Chances are, you’ve read an article recently telling you to be careful about the withholding in your paycheck, to make sure your employer (assuming you have one) is taking out enough money so that you won’t have a big tax obligation come April. This is the result of a big government publicity campaign which, on the surface, doesn’t make a lot of sense. The new tax act reduced the tax rates for just about everybody—admittedly not by much, but still a change down rather than up—so why would everybody suddenly be withholding too little? The most likely impact is that you’ll end up with a modest refund rather than the usual break-even.

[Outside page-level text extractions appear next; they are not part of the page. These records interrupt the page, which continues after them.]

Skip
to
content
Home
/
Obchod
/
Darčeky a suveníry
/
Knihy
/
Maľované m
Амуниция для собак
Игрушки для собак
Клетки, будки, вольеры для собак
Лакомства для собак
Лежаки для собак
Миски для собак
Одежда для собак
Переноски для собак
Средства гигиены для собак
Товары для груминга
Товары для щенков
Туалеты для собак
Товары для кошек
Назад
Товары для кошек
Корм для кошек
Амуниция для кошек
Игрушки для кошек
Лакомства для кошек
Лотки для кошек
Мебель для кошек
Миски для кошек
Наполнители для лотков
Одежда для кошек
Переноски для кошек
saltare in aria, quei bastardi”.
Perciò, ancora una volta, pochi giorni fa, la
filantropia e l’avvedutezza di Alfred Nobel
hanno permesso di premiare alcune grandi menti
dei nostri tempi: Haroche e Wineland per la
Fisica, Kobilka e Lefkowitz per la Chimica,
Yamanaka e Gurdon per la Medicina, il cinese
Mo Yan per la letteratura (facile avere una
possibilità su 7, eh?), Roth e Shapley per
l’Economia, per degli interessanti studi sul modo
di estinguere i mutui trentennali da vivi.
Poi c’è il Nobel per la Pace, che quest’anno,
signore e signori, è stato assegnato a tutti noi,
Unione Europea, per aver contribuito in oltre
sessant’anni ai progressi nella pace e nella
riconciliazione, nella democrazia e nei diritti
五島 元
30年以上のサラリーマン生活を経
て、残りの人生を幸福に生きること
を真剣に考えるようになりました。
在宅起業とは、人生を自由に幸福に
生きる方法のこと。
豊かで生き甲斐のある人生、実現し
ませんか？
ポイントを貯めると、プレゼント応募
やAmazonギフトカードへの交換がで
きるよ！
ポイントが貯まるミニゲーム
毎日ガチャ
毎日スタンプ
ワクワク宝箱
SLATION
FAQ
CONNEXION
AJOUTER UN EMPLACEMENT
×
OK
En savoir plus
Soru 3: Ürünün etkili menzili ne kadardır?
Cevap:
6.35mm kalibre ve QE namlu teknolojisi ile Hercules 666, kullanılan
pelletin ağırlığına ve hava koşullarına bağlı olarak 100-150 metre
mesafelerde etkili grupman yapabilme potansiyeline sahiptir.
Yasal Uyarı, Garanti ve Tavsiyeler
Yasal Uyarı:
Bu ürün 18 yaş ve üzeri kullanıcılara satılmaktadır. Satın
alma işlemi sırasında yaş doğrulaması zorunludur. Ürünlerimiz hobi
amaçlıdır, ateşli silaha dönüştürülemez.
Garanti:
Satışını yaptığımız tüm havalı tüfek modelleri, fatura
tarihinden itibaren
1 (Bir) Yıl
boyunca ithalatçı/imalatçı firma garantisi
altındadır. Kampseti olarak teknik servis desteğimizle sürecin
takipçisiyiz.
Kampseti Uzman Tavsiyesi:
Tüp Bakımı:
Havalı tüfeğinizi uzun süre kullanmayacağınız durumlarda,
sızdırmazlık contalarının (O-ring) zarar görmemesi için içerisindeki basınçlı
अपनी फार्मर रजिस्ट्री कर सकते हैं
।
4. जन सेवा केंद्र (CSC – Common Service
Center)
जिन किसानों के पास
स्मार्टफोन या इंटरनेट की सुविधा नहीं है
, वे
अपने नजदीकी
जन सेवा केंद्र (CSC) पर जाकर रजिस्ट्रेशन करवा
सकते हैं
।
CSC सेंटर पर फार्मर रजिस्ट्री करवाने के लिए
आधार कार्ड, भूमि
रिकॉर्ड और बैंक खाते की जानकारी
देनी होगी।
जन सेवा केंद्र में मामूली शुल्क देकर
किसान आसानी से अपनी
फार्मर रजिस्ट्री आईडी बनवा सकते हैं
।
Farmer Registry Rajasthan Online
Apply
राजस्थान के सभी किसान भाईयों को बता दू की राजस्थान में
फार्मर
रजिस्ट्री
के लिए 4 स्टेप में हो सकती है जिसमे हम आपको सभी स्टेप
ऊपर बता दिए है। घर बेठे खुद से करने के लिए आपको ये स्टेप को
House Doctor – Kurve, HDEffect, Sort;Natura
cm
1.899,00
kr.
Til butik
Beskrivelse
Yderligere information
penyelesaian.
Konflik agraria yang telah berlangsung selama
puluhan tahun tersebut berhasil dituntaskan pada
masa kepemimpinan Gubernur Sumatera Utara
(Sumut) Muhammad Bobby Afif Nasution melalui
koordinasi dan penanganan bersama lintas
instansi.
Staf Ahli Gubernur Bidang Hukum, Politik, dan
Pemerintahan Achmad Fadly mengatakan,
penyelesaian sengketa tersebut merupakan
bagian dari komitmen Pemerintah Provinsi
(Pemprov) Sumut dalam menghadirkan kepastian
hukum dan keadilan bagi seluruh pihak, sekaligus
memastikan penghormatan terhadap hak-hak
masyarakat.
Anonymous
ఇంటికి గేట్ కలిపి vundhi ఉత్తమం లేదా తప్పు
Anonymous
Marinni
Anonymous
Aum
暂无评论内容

If you’re receiving Social Security benefits and your adjusted gross income plus nontaxable interest plus half of your Social Security benefits all add up to $34,000 (single filers) or $44,000 (married filing joint filers), then you might have to do some figuring. People in this category have to pay taxes on up to 85% of their Social Security benefits. A number of them file Form W-4V to have a flat rate withheld from every check—and if they keep that amount the same, then they will probably be overpaying a bit, which is not a problem. But if, instead, you’re paying taxes quarterly, and you’re expecting your tax bill to go down a lot as a result of the new tax law, then maybe you’re underpaying and could end up paying penalties.
Of course, people over age 70 1/2 should also be paying quarterly taxes on the money they receive from their required minimum distributions (RMDs) from IRAs or 401(k) plans. But here, there’s a late fix: they can notify their custodian to withhold a full year’s worth of taxes from the last required distribution. If they do that, then the IRS would treat the payment as if they’ve been making the payments all year. But you have to be careful. If, instead, they take the distribution, put it in the bank, and then make the tax payment, the IRS could assess penalties for the quarters they missed.
It’s always a good idea to pay attention to your taxes. But this latest publicity campaign by the IRS—credulously picked up by most of the financial press—seems a bit like overkill: a warning about something that most people are already handling just fine.